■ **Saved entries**
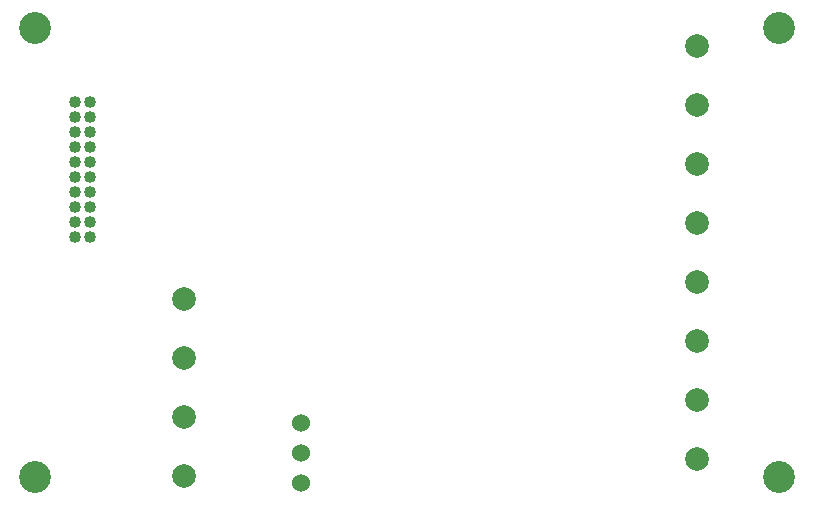
<source format=gbr>
G04 #@! TF.FileFunction,Soldermask,Bot*
%FSLAX46Y46*%
G04 Gerber Fmt 4.6, Leading zero omitted, Abs format (unit mm)*
G04 Created by KiCad (PCBNEW 4.0.2+e4-6225~38~ubuntu14.04.1-stable) date Fri 29 Jul 2016 12:50:15 AM PDT*
%MOMM*%
G01*
G04 APERTURE LIST*
%ADD10C,0.100000*%
%ADD11C,2.000000*%
%ADD12C,1.524000*%
%ADD13C,1.016000*%
%ADD14C,2.700000*%
G04 APERTURE END LIST*
D10*
D11*
X162000000Y-107500000D03*
X162000000Y-102500000D03*
X162000000Y-72500000D03*
X162000000Y-77500000D03*
X162000000Y-97500000D03*
X162000000Y-92500000D03*
X162000000Y-87500000D03*
X162000000Y-82500000D03*
D12*
X128500000Y-107000000D03*
X128500000Y-109540000D03*
X128500000Y-104460000D03*
D11*
X118600000Y-93900000D03*
X118600000Y-98900000D03*
X118600000Y-103900000D03*
X118600000Y-108900000D03*
D13*
X109365000Y-77285000D03*
X110635000Y-77285000D03*
X109365000Y-88715000D03*
X109365000Y-78555000D03*
X110635000Y-78555000D03*
X109365000Y-79825000D03*
X110635000Y-79825000D03*
X109365000Y-81095000D03*
X110635000Y-81095000D03*
X109365000Y-82365000D03*
X110635000Y-82365000D03*
X109365000Y-83635000D03*
X110635000Y-83635000D03*
X109365000Y-84905000D03*
X110635000Y-84905000D03*
X109365000Y-86175000D03*
X110635000Y-86175000D03*
X109365000Y-87445000D03*
X110635000Y-87445000D03*
X110635000Y-88715000D03*
D14*
X169000000Y-109000000D03*
X169000000Y-71000000D03*
X106000000Y-71000000D03*
X106000000Y-109000000D03*
M02*

</source>
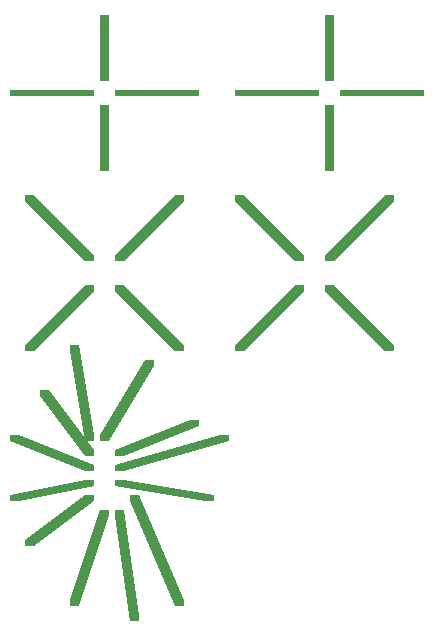
<source format=gbl>
G04 (created by PCBNEW-RS274X (2011-12-28 BZR 3254)-stable) date 02/11/2012 08:36:12*
G01*
G70*
G90*
%MOIN*%
G04 Gerber Fmt 3.4, Leading zero omitted, Abs format*
%FSLAX34Y34*%
G04 APERTURE LIST*
%ADD10C,0.030000*%
%ADD11R,0.030000X0.020000*%
G04 APERTURE END LIST*
G54D10*
G54D11*
X15500Y-25000D02*
X15000Y-22000D01*
X16000Y-25000D02*
X17500Y-22500D01*
X16500Y-26000D02*
X20000Y-25000D01*
X16500Y-26500D02*
X19500Y-27000D01*
X17000Y-27000D02*
X18500Y-30500D01*
X16500Y-27500D02*
X17000Y-31000D01*
X16000Y-27500D02*
X15000Y-30500D01*
X15500Y-27000D02*
X13500Y-28500D01*
X15500Y-26500D02*
X13000Y-27000D01*
X15500Y-26000D02*
X13000Y-25000D01*
X15500Y-25500D02*
X14000Y-23500D01*
X16500Y-25500D02*
X19000Y-24500D01*
X25500Y-22000D02*
X23500Y-20000D01*
X20500Y-22000D02*
X22500Y-20000D01*
X25500Y-17000D02*
X23500Y-19000D01*
X20500Y-17000D02*
X22500Y-19000D01*
X15500Y-19000D02*
X13500Y-17000D01*
X15500Y-20000D02*
X13500Y-22000D01*
X16500Y-20000D02*
X18500Y-22000D01*
X16500Y-19000D02*
X18500Y-17000D01*
X23500Y-16000D02*
X23500Y-14000D01*
X23500Y-11000D02*
X23500Y-13000D01*
X26500Y-13500D02*
X24000Y-13500D01*
X20500Y-13500D02*
X23000Y-13500D01*
X16500Y-13500D02*
X19000Y-13500D01*
X15500Y-13500D02*
X13000Y-13500D01*
X16000Y-14000D02*
X16000Y-16000D01*
X16000Y-13000D02*
X16000Y-11000D01*
M02*

</source>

■ **What needs to be done**
All lines from the one with "X19000Y-24500D01*" through the final line above are to be quoted exactly; quote no other line.

■ **Result**
X19000Y-24500D01*
X25500Y-22000D02*
X23500Y-20000D01*
X20500Y-22000D02*
X22500Y-20000D01*
X25500Y-17000D02*
X23500Y-19000D01*
X20500Y-17000D02*
X22500Y-19000D01*
X15500Y-19000D02*
X13500Y-17000D01*
X15500Y-20000D02*
X13500Y-22000D01*
X16500Y-20000D02*
X18500Y-22000D01*
X16500Y-19000D02*
X18500Y-17000D01*
X23500Y-16000D02*
X23500Y-14000D01*
X23500Y-11000D02*
X23500Y-13000D01*
X26500Y-13500D02*
X24000Y-13500D01*
X20500Y-13500D02*
X23000Y-13500D01*
X16500Y-13500D02*
X19000Y-13500D01*
X15500Y-13500D02*
X13000Y-13500D01*
X16000Y-14000D02*
X16000Y-16000D01*
X16000Y-13000D02*
X16000Y-11000D01*
M02*

</source>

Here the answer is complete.